===== Data provided

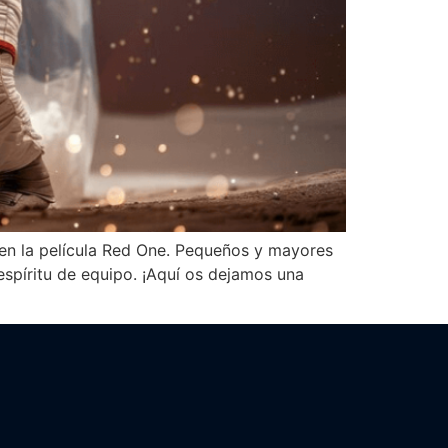
 en la película Red One. Pequeños y mayores
espíritu de equipo. ¡Aquí os dejamos una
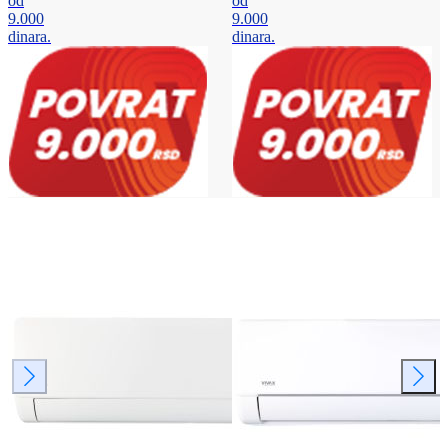
od
od
9.000
9.000
dinara.
dinara.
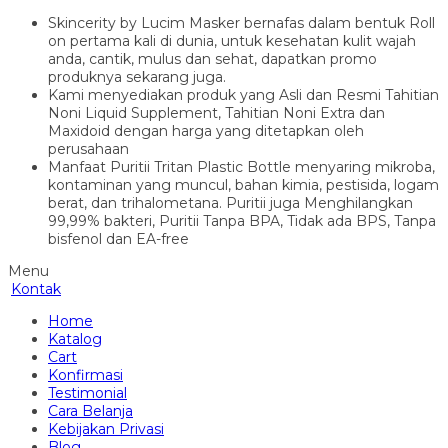
Skincerity by Lucim Masker bernafas dalam bentuk Roll
on pertama kali di dunia, untuk kesehatan kulit wajah
anda, cantik, mulus dan sehat, dapatkan promo
produknya sekarang juga.
Kami menyediakan produk yang Asli dan Resmi Tahitian
Noni Liquid Supplement, Tahitian Noni Extra dan
Maxidoid dengan harga yang ditetapkan oleh
perusahaan
Manfaat Puritii Tritan Plastic Bottle menyaring mikroba,
kontaminan yang muncul, bahan kimia, pestisida, logam
berat, dan trihalometana. Puritii juga Menghilangkan
99,99% bakteri, Puritii Tanpa BPA, Tidak ada BPS, Tanpa
bisfenol dan EA-free
Menu
Kontak
Home
Katalog
Cart
Konfirmasi
Testimonial
Cara Belanja
Kebijakan Privasi
Blog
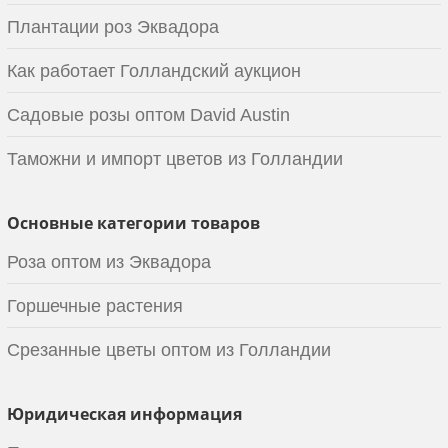
Плантации роз Эквадора
Как работает Голландский аукцион
Садовые розы оптом David Austin
Таможни и импорт цветов из Голландии
Основные категории товаров
Роза оптом из Эквадора
Горшечные растения
Срезанные цветы оптом из Голландии
Юридическая информация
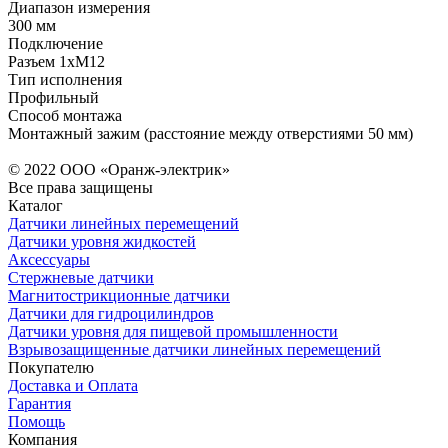
Диапазон измерения
300 мм
Подключение
Разъем 1xM12
Тип исполнения
Профильный
Способ монтажа
Монтажный зажим (расстояние между отверстиями 50 мм)
© 2022 ООО «Оранж-электрик»
Все права защищены
Каталог
Датчики линейных перемещений
Датчики уровня жидкостей
Аксессуары
Стержневые датчики
Магнитострикционные датчики
Датчики для гидроцилиндров
Датчики уровня для пищевой промышленности
Взрывозащищенные датчики линейных перемещений
Покупателю
Доставка и Оплата
Гарантия
Помощь
Компания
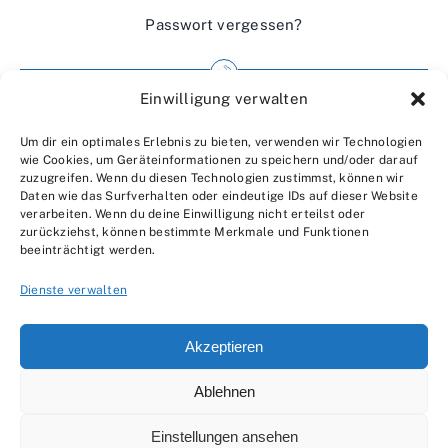
Passwort vergessen?
Einwilligung verwalten
Impressum
Um dir ein optimales Erlebnis zu bieten, verwenden wir Technologien
Wir über uns
wie Cookies, um Geräteinformationen zu speichern und/oder darauf
zuzugreifen. Wenn du diesen Technologien zustimmst, können wir
Kontakt
Daten wie das Surfverhalten oder eindeutige IDs auf dieser Website
verarbeiten. Wenn du deine Einwilligung nicht erteilst oder
Datenschutzerklärung
zurückziehst, können bestimmte Merkmale und Funktionen
beeinträchtigt werden.
AGBs
Dienste verwalten
Akzeptieren
Ablehnen
© 2007 - 2026 •
by Moveco
Einstellungen ansehen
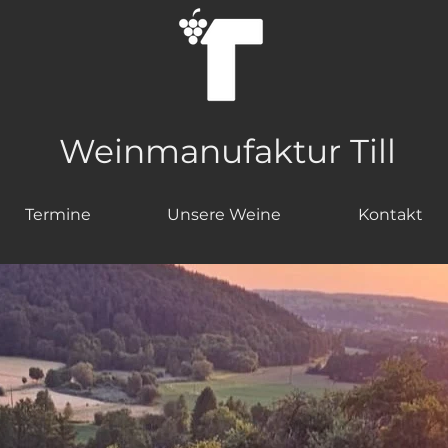
Weinmanufaktur Till
Termine
Unsere Weine
Kontakt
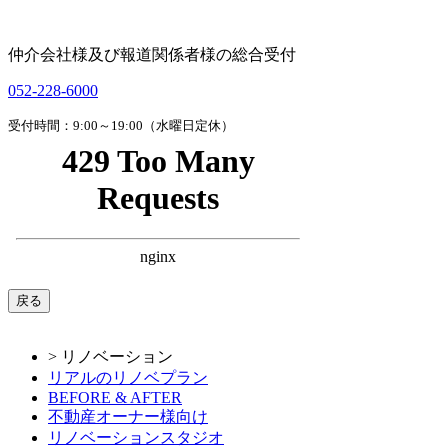
仲介会社様及び報道関係者様の総合受付
052-228-6000
受付時間：9:00～19:00（水曜日定休）
戻る
> リノベーション
リアルのリノベプラン
BEFORE & AFTER
不動産オーナー様向け
リノベーションスタジオ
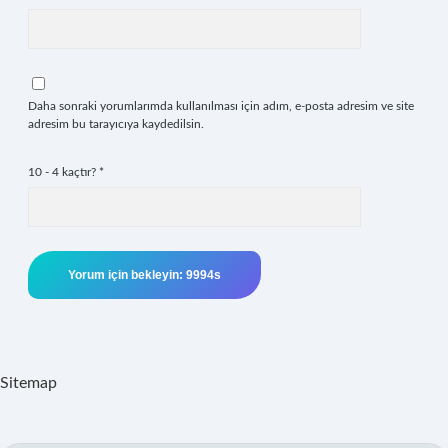
Daha sonraki yorumlarımda kullanılması için adım, e-posta adresim ve site
adresim bu tarayıcıya kaydedilsin.
10 - 4 kaçtır?
*
Sitemap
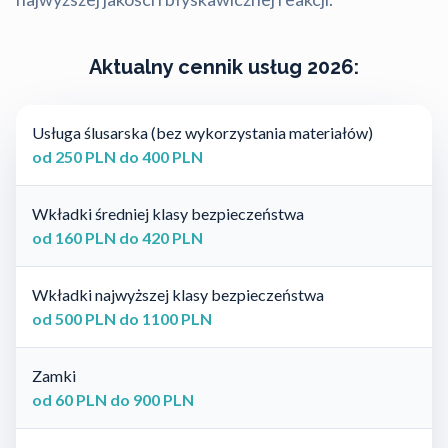
Aktualny cennik usług 2026:
Usługa ślusarska (bez wykorzystania materiałów)
od 250 PLN do 400 PLN
Wkładki średniej klasy bezpieczeństwa
od 160 PLN do 420 PLN
Wkładki najwyższej klasy bezpieczeństwa
od 500 PLN do 1100 PLN
Zamki
od 60 PLN do 900 PLN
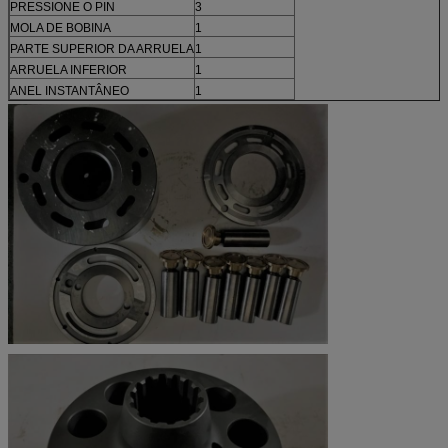
PRESSIONE O PIN
3
MOLA DE BOBINA
1
PARTE SUPERIOR DA ARRUELA
1
ARRUELA INFERIOR
1
ANEL INSTANTÂNEO
1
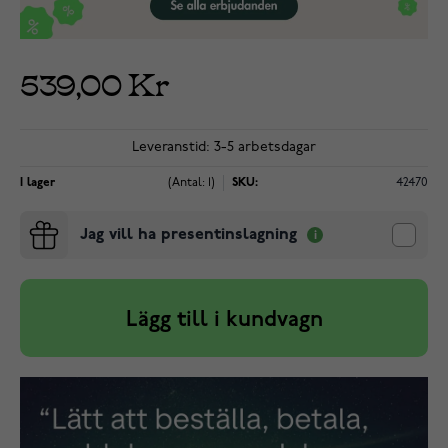
539,00 Kr
Leveranstid: 3-5 arbetsdagar
I lager
(Antal: 1)
SKU:
42470
Jag vill ha presentinslagning
Lägg till i kundvagn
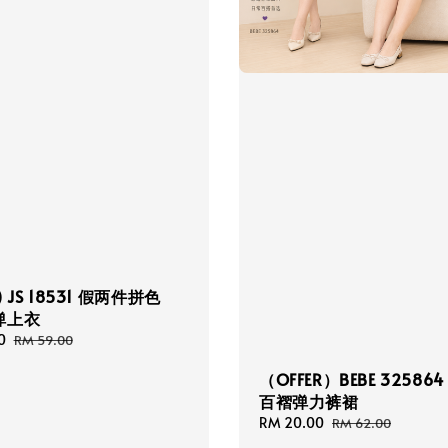
R) JS 18531 假两件拼色
弹上衣
0
Regular
RM 59.00
price
（OFFER）BEBE 32586
百褶弹力裤裙
Sale
RM 20.00
Regular
RM 62.00
price
price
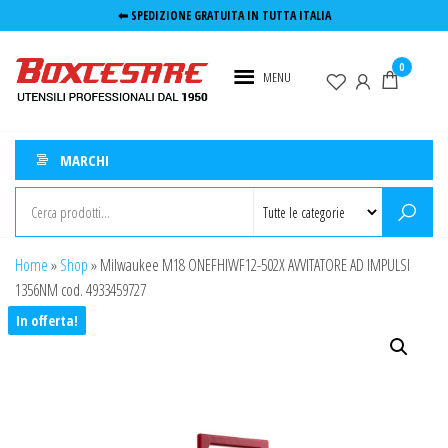
Salta
⬅︎ SPEDIZIONE GRATUITA IN TUTTA ITALIA
e
Boxcesare.it
Utensili e
vai
0
elettroutensili
MENU
Utensileria
al
professionali
contenuto
Roma
MARCHI
Home
»
Shop
»
Milwaukee M18 ONEFHIWF12-502X AVVITATORE AD IMPULSI
1356NM cod. 4933459727
In offerta!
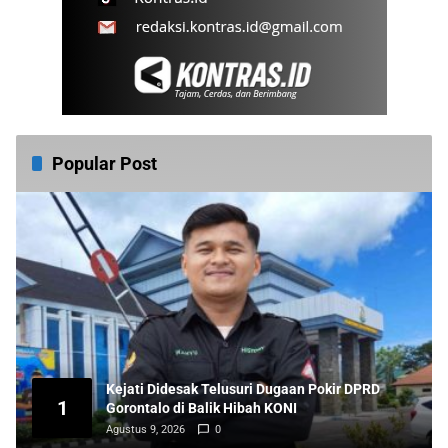
Popular Post
Kejati Didesak Telusuri Dugaan Pokir DPRD
1
Gorontalo di Balik Hibah KONI
Agustus 9, 2026
0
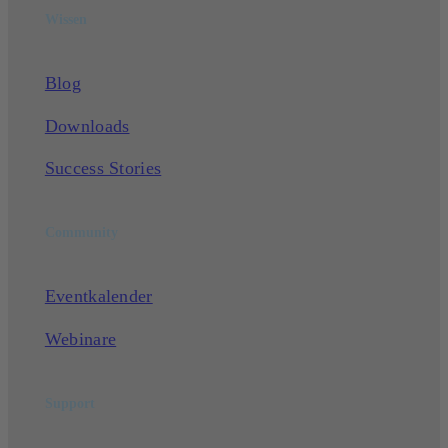
Wissen
Blog
Downloads
Success Stories
Community
Eventkalender
Webinare
Support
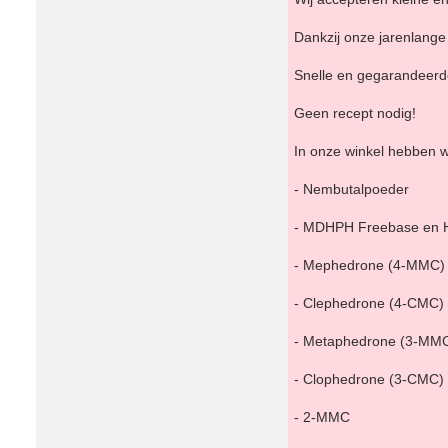
Dankzij onze jarenlange 
Snelle en gegarandeerde 
Geen recept nodig!
In onze winkel hebben 
- Nembutalpoeder
- MDHPH Freebase en 
- Mephedrone (4-MMC)
- Clephedrone (4-CMC)
- Metaphedrone (3-MM
- Clophedrone (3-CMC)
- 2-MMC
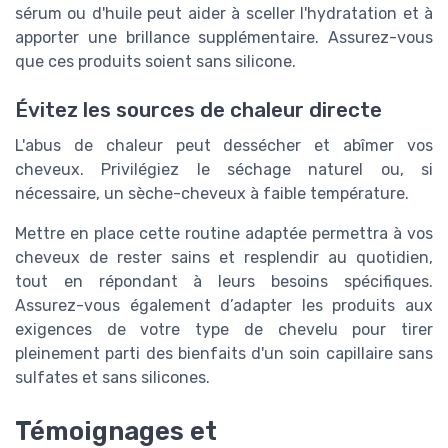
sérum ou d'huile peut aider à sceller l'hydratation et à
apporter une brillance supplémentaire. Assurez-vous
que ces produits soient sans silicone.
Évitez les sources de chaleur directe
L'abus de chaleur peut dessécher et abîmer vos
cheveux. Privilégiez le séchage naturel ou, si
nécessaire, un sèche-cheveux à faible température.
Mettre en place cette routine adaptée permettra à vos
cheveux de rester sains et resplendir au quotidien,
tout en répondant à leurs besoins spécifiques.
Assurez-vous également d’adapter les produits aux
exigences de votre type de chevelu pour tirer
pleinement parti des bienfaits d'un soin capillaire sans
sulfates et sans silicones.
Témoignages et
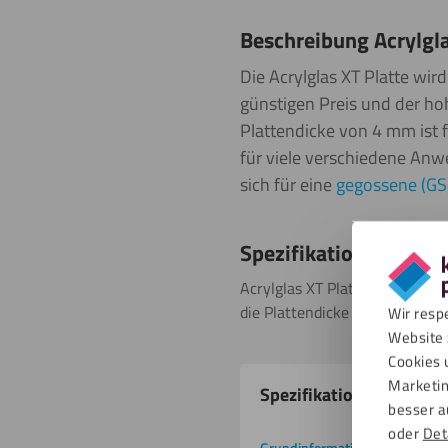
Beschreibung Acrylgl
Die Acrylglas XT Platte wird
günstigen Preis und der hoh
Plattendicke von 4 mm ist fl
für viele verschiedene Anw
sich für eine
gegossene (GS)
Spezifikationen
Acrylglas XT Platten haben ein
die Plattendicke ca. 10 % abwe
Wir resp
Website 
Cookies 
Produkteigenschafte
Marketin
Spezifikationen
besser a
oder
Det
Grundinformation
Downlo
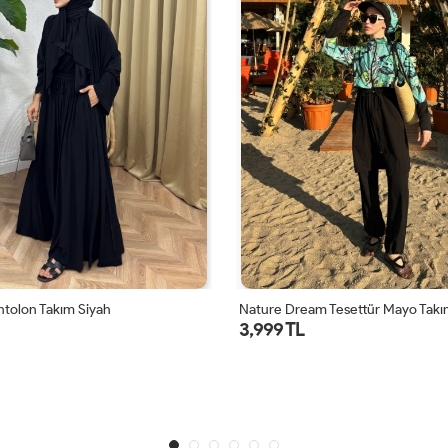
ntolon Takım Siyah
Nature Dream Tesettür Mayo Takım
3,999 TL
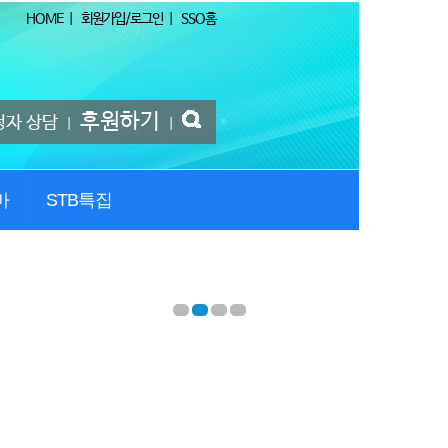
HOME
|
회원가입/로그인
|
SSO홈
후원하기
청자 상담
|
|
마
STB특집
1
2
3
4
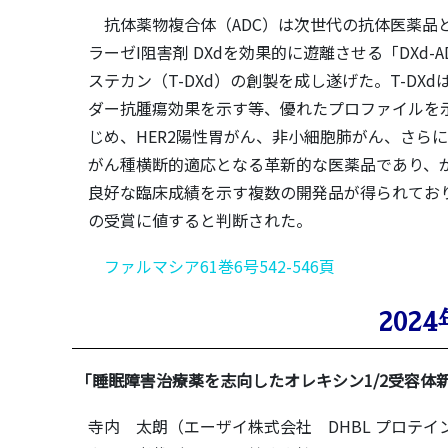
抗体薬物複合体（ADC）は次世代の抗体医薬品
ラーゼI阻害剤 DXdを効果的に遊離させる「DXd-
ステカン（T-DXd）の創製を成し遂げた。T-D
ダー抗腫瘍効果を示す等、優れたプロファイルを示
じめ、HER2陽性胃がん、非小細胞肺がん、さらにH
がん種横断的適応となる革新的な医薬品であり、が
良好な臨床成績を示す複数の開発品が得られてお
の受賞に値すると判断された。
ファルマシア61巻6号542-546頁
2024
「睡眠障害治療薬を志向したオレキシン1/2受容体
寺内 太朗（エーザイ株式会社 DHBL プロテ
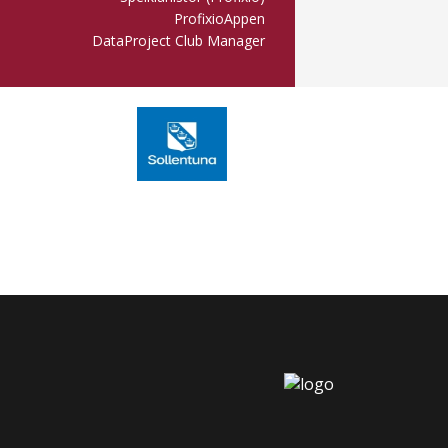
ProfixioAppen
DataProject Club Manager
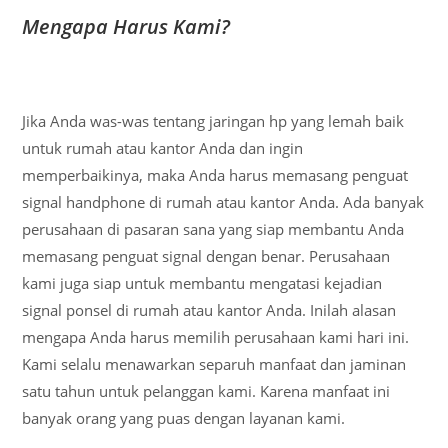
Mengapa Harus Kami?
Jika Anda was-was tentang jaringan hp yang lemah baik
untuk rumah atau kantor Anda dan ingin
memperbaikinya, maka Anda harus memasang penguat
signal handphone di rumah atau kantor Anda. Ada banyak
perusahaan di pasaran sana yang siap membantu Anda
memasang penguat signal dengan benar. Perusahaan
kami juga siap untuk membantu mengatasi kejadian
signal ponsel di rumah atau kantor Anda. Inilah alasan
mengapa Anda harus memilih perusahaan kami hari ini.
Kami selalu menawarkan separuh manfaat dan jaminan
satu tahun untuk pelanggan kami. Karena manfaat ini
banyak orang yang puas dengan layanan kami.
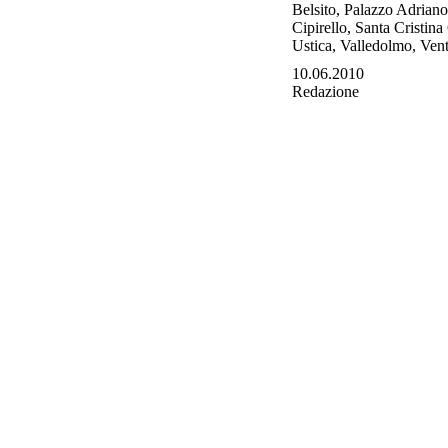
Belsito, Palazzo Adriano
Cipirello, Santa Cristina
Ustica, Valledolmo, Ventim
10.06.2010
Redazione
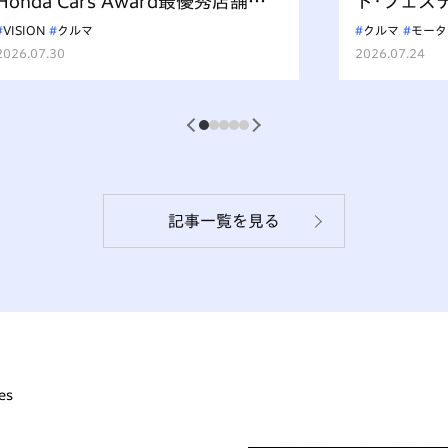
Honda Cars Award最優秀店舗が
ド･フェス
体現するフィロソフィー
ド2026
VISION
クルマ
クルマ
モータ
2026.07.30
2026.07.24
1
2
3
4
5
記事一覧を見る
es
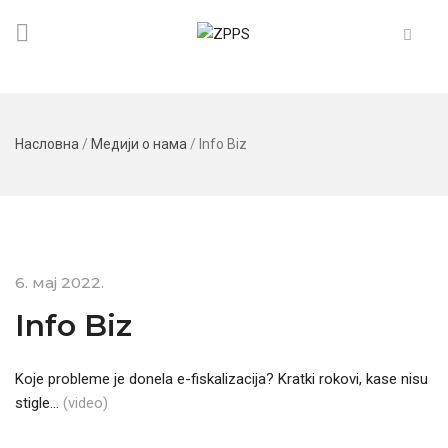
Насловна
/
Медији о нама
/
Info Biz
6. мај 2022.
Info Biz
Koje probleme je donela e-fiskalizacija? Kratki rokovi, kase nisu
stigle…
(video)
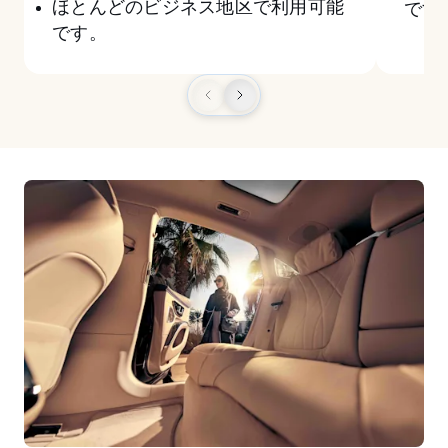
ほとんどのビジネス地区で利用可能
です
です。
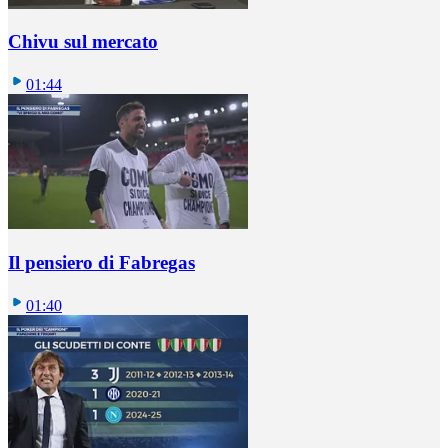
Chivu sul mercato
01:44
Il pensiero di Fabregas
01:40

==========

Assignment | Copy needed, without pictures: the lines of the listing above from the line containing "nécessaire, un sèche-cheveux" up to and including the line containing "Ustica, Valledolmo, Ventim", set down exactly.

Written answer |
nécessaire, un sèche-cheveux à faible température.
Mettre en place cette routine adaptée permettra à vos
cheveux de rester sains et resplendir au quotidien,
tout en répondant à leurs besoins spécifiques.
Assurez-vous également d’adapter les produits aux
exigences de votre type de chevelu pour tirer
pleinement parti des bienfaits d'un soin capillaire sans
sulfates et sans silicones.
Témoignages et
Beschreibung Acrylgl
Die Acrylglas XT Platte wird
günstigen Preis und der hoh
Plattendicke von 4 mm ist fl
für viele verschiedene Anw
sich für eine
gegossene (GS)
Spezifikationen
Acrylglas XT Platten haben ein
die Plattendicke ca. 10 % abwe
Wir resp
Website 
Cookies 
Produkteigenschafte
Marketin
Spezifikationen
besser a
oder
Det
Grundinformation
Downlo
ntolon Takım Siyah
Nature Dream Tesettür Mayo Takım
3,999 TL
HOME
|
회원가입/로그인
|
SSO홈
후원하기
청자 상담
|
|
마
STB특집
1
2
3
4
抗体薬物複合体（ADC）は次世代の抗体医薬品
ラーゼI阻害剤 DXdを効果的に遊離させる「DXd-
ステカン（T-DXd）の創製を成し遂げた。T-D
ダー抗腫瘍効果を示す等、優れたプロファイルを示
じめ、HER2陽性胃がん、非小細胞肺がん、さらにH
がん種横断的適応となる革新的な医薬品であり、が
良好な臨床成績を示す複数の開発品が得られてお
の受賞に値すると判断された。
ファルマシア61巻6号542-546頁
2024
「睡眠障害治療薬を志向したオレキシン1/2受容体
寺内 太朗（エーザイ株式会社 DHBL プロテ
ProfixioAppen
DataProject Club Manager
Mengapa Harus Kami?
Jika Anda was-was tentang jaringan hp yang lemah baik
untuk rumah atau kantor Anda dan ingin
memperbaikinya, maka Anda harus memasang penguat
signal handphone di rumah atau kantor Anda. Ada banyak
perusahaan di pasaran sana yang siap membantu Anda
memasang penguat signal dengan benar. Perusahaan
kami juga siap untuk membantu mengatasi kejadian
signal ponsel di rumah atau kantor Anda. Inilah alasan
mengapa Anda harus memilih perusahaan kami hari ini.
Kami selalu menawarkan separuh manfaat dan jaminan
satu tahun untuk pelanggan kami. Karena manfaat ini
banyak orang yang puas dengan layanan kami.
Belsito, Palazzo Adriano
Cipirello, Santa Cristina
Ustica, Valledolmo, Ventim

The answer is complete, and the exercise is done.